Pejabat Iran mengatakan kemenangan Raisi tidak akan memengaruhi posisi Iran di meja negosiasi.
Sejak era Presiden Donald Trump, Washington berusaha mengamandemen isi perjanjian untuk meredam intervensi militer Iran di Timur Tengah.
Tuntutan tersebut sempat digaungkan kembali oleh Biden, menyusul lobi politik negara-negara Arab yang melihat kebijakan Iran "mendestabilkan” kawasan.
Serupa Khamenei, Raisi menegaskan aktivitas regional dan program peluru kendali balistik milik Iran tidak bisa ditawar atau dinegosiasikan.
"Mereka (AS) tidak menaati perjanjian yang sudah dibuat. Bagaimana mereka mau memasuki diskusi baru?,” tukas Raisi.

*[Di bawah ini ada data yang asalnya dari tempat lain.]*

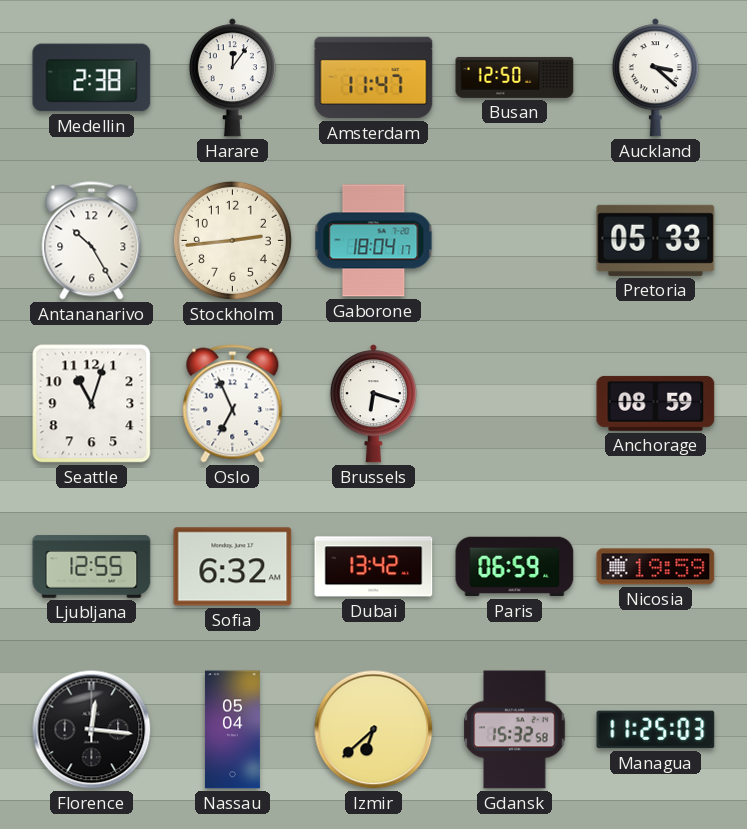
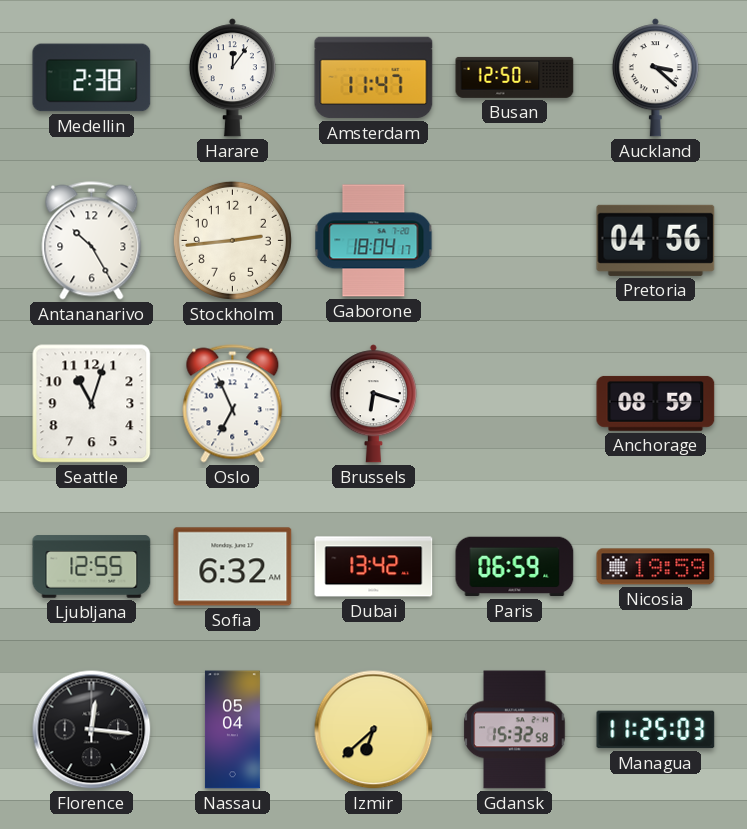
Pretoria: 05:33 -> 04:56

Saat ini Iran dikabarkan tengah berunding dengan Arab Saudi untuk meredakan ketegangan di antara kedua negara.
Menurut Raisi, dia akan menyambut normalisasi diplomasi dengan Riyadh.
"Pembukaan kedutaan besar Arab Saudi di Teheran bukan masalah bagi Iran,” kata dia. (mcr13/jpnn)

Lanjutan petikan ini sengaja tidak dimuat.